Ese había sido desde el comienzo el objetivo primordial del viaje. Por supuesto que conocer la India había sido siempre un sueño, y creía firmemente en poder encontrar allí un sinfín de respuestas, pero la realidad de un país tan contrastante logró superar ampliamente no sólo mi capacidad de asombro, sino también mi posibilidad de reacción ante cada acontecimiento que ponía a prueba mi paciencia. Ya no disfrutaba como hubiese querido hacerlo, y decidí preservar todo eso que había ganado en las últimas semanas en ese país, llevándomelo como recuerdo, sin exponerlo a nuevos sinsabores que enturbiaran lo que había vivido. Así tomé la decisión de partir rumbo a Malasia, modificando de raíz un itinerario previsto desde hace meses, y dejando como materia pendiente el recorrer toda la porción sur del sub-continente indio.
Entre monasterios y monjes budistas …
Seguía siendo India, o al menos los mapas así lo aseguraban. Pero en el aire había algo diferente, distinto. Esa atmósfera especial que genera la idiosincrasia budista se respiraba por doquier. Monasterios, banderas de oración desplegadas al viento, monjes, y cantos llenos de devoción empapaban el alma con una paz y armonía dignas de los mejores libros de cuentos.
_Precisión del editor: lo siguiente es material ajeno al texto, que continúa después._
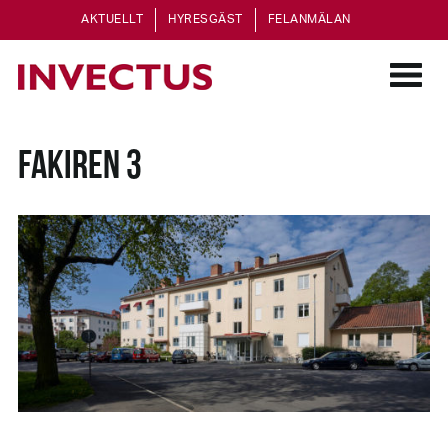
AKTUELLT
HYRESGÄST
FELANMÄLAN
FAKIREN 3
Nuevamente, rumbo a los Himalayas ….
El primer destino fue Darjeeling, en West Bengal. Una ciudad grande, ruidosa, “colgada” prácticamente de la montaña, y famosa a nivel mundial por sus excelentes plantaciones de té. Pero mi búsqueda iba a ser otra. Llegaba hasta aquí con la expectativa puesta en poder observar el Kanchendzonga, la tercer montaña más alta del planeta. Aunque en la temporada correcta, la naturaleza dicta sus propias reglas, y una constante e implacable nube lo cubrió todo durante los 4 días que permanecí en este lugar, impidiéndome concretar ese objetivo, pero regalándome otros inimaginables mágicos momentos.